FUENTE:
*****
No solo de pan vive el hombre. Sería otro error limitar toda la explicación a un análisis seudo marxista, materialista, que solo tuviera en cuenta la cuestión económica, un factor muy importante, pero ni mucho menos único.  La cuestión de la identidad pesa mucho en un tiempo donde las grandes identidades naturales, solidas, fuertes, dan fundamento y sentido a nuestras vidas. La fe religiosa, la nación o la patria, la familia, ser hombre o mujer, son sistemáticamente derruidos por la última ideología que ha parido Occidente. Ideología en el sentido peyorativo que Marx le daba a este término: la concepción Gender. La alternativa cultural, en un caso, o la simple reacción contraria, en otro, las perspectivas de  género forman parte de la corriente que alimenta el éxito de la derecha alternativa.
*****
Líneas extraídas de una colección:

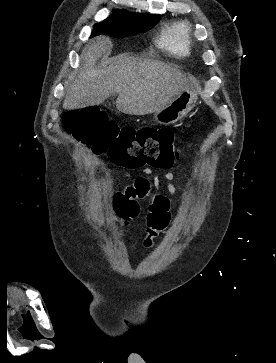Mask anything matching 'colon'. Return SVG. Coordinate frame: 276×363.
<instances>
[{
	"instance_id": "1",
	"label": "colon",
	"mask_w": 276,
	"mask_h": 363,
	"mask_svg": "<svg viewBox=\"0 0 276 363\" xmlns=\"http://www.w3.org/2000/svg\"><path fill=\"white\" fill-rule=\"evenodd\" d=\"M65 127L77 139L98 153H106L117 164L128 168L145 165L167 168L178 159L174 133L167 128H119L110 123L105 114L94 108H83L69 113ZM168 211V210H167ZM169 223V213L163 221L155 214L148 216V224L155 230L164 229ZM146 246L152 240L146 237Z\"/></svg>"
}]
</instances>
*****
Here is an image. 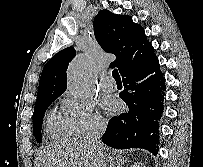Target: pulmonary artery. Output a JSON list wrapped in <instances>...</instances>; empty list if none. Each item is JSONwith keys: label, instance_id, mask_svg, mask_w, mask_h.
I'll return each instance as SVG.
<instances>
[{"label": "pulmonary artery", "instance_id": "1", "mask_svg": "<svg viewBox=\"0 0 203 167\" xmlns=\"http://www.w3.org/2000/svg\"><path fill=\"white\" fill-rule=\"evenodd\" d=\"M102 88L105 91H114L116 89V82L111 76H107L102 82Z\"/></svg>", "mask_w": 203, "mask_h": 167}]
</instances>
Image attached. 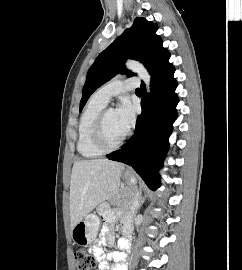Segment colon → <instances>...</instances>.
*****
ACCIONES REQUERIDAS:
A) Indica si cada afirmación coincide con la fuente: (i) la cuestión económica es el único factor que explica el fenómeno; (ii) la palabra "ideología" se usa en el sentido peyorativo que le daba Marx; (iii) la familia figura entre lo que se derruye sistemáticamente. Responde sí o no a cada una y cita las palabras exactas de la fuente que lo deciden.
B) Reescribe el pasaje de la fuente que va de "No solo de pan" a "la derecha alternativa.", renombrando "Occidente" como "Europa".
Las líneas no intervienen en esto.

LISTA DE SOLUCIONES:
A)
(i) No: "un factor muy importante, pero ni mucho menos único".
(ii) Sí: "Ideología en el sentido peyorativo que Marx le daba a este término".
(iii) Sí: "La fe religiosa, la nación o la patria, la familia, ser hombre o mujer, son sistemáticamente derruidos".

B)
No solo de pan vive el hombre. Sería otro error limitar toda la explicación a un análisis seudo marxista, materialista, que solo tuviera en cuenta la cuestión económica, un factor muy importante, pero ni mucho menos único.  La cuestión de la identidad pesa mucho en un tiempo donde las grandes identidades naturales, solidas, fuertes, dan fundamento y sentido a nuestras vidas. La fe religiosa, la nación o la patria, la familia, ser hombre o mujer, son sistemáticamente derruidos por la última ideología que ha parido Europa. Ideología en el sentido peyorativo que Marx le daba a este término: la concepción Gender. La alternativa cultural, en un caso, o la simple reacción contraria, en otro, las perspectivas de  género forman parte de la corriente que alimenta el éxito de la derecha alternativa.